Even Rupiah himself knows very well that the campaign programmes they have been running with Chanda are anchored on lies, smears and negative campaigning. There is no truth, there is no fairness, there is no decency in these campaigns of theirs. But these are things Rupiah and his friends have been supporting and financing. One wonders if Rupiah really means what he said. Of course we know what Rupiah read yesterday was a product of speechwriters, spin-doctors trying to make him look and sound statesman-like, trying to make him look and sound good.

Rupiah doesn’t seem to believe in any of those things. Rupiah has never conducted his campaigns on those lines. Where is the fairness in Rupiah’s abuse of the state-owned and government-controlled media? One who is fair cannot use institutions and services that should be available to all others to their total exclusion. Where is the honour in Rupiah’s deriding and insulting of others, calling them mambalas and all sorts of names? Where is the integrity in Rupiah’s abuse of government resources and facilities to keep himself in power?

If this statement demonstrates a change of heart on Rupiah’s part to do that which is right, then we stand a very good chance of having elections that are peaceful, free and fair.

However, we shouldn’t deceive ourselves. Rupiah is not going to change so easily and so quickly. What may help change Rupiah is only the position the great majority of our people take on these issues; their rejection of lies, smears, political thuggery and negative campaigning. If Rupiah realises that there will be no political profit in engaging in these practices, then he will have no choice but to do that which he thinks will gain him votes.

Rupiah should not be allowed to conduct these elections in a manner that puts others at an unfair disadvantage. There ought to be transparency in everything, including the printing of ballot papers. The only thing that should be secret should only be the act of voting itself.

Rupiah says “we do not want these elections to be marred with irregularities,” and reminds “all Zambians that election observers will be invited and that the eyes of the world will be upon us”.
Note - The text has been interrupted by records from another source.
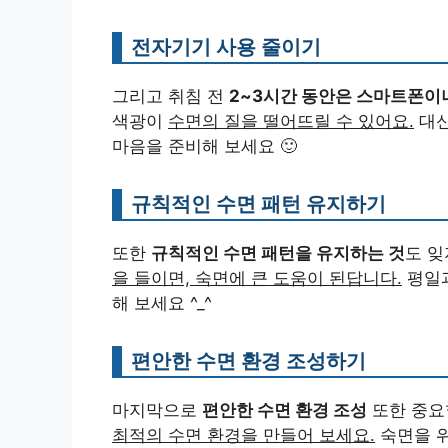
전자기기 사용 줄이기
그리고 취침 전
2~3시간 동안은 스마트폰이나
색광이
수면의 질을 떨어뜨릴 수 있어요.
대신
마음을 준비해 보세요 🙂
규칙적인 수면 패턴 유지하기
또한
규칙적인 수면 패턴을 유지하는 것
도 잊
을 들이면, 숙면에 큰 도움이 된답니다.
평일과
해 보세요 ^_^
편안한 수면 환경 조성하기
마지막으로
편안한 수면 환경 조성
또한 중요
최적의 수면 환경을 만들어 보세요.
숙면을 위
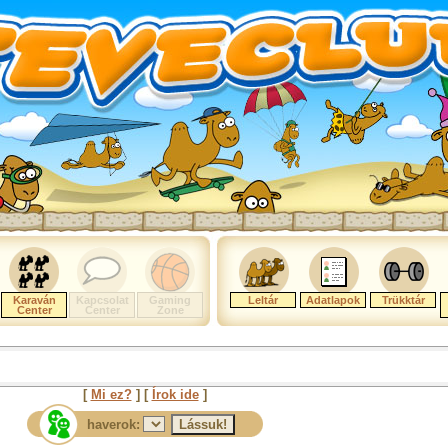
Karaván
Kapcsolat
Gaming
Leltár
Adatlapok
Trükktár
Center
Center
Zone
[
Mi ez?
] [
Írok ide
]
haverok:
A fundamental element of democracy in any society is the space given to freely choose leaders in a free and fair election. Free and fair elections in choosing leaders are absolutely necessary in a democratic process. It is sad when elections are marred with unfairness and irregularities. It is essential for Rupiah to ensure that the forthcoming elections are not marred with unfairness and irregularities. Respect for human dignity requires that elections are conducted well.

Elections should never be a matter of fraud or coercion since that would break the sacred character of democracy. It is also not enough to invite observers but refuse to allow them to do that which they need to do to ensure effective, efficient and orderly monitoring. In this regard, election observers require parallel vote tabulation for them and others to ensure that tallying of vote totals is conducted as openly as possible and there is an effective and efficient verification mechanism in place. This is needed so that citizens are confident that the results are accurate and that the government that results from these elections does, indeed, rest upon their consent and the election result is a true reflection of the will of the people.

The forthcoming elections will provide all Zambians with a unique opportunity to show their political maturity and their sincere aspirations for peace and harmony anchored in justice.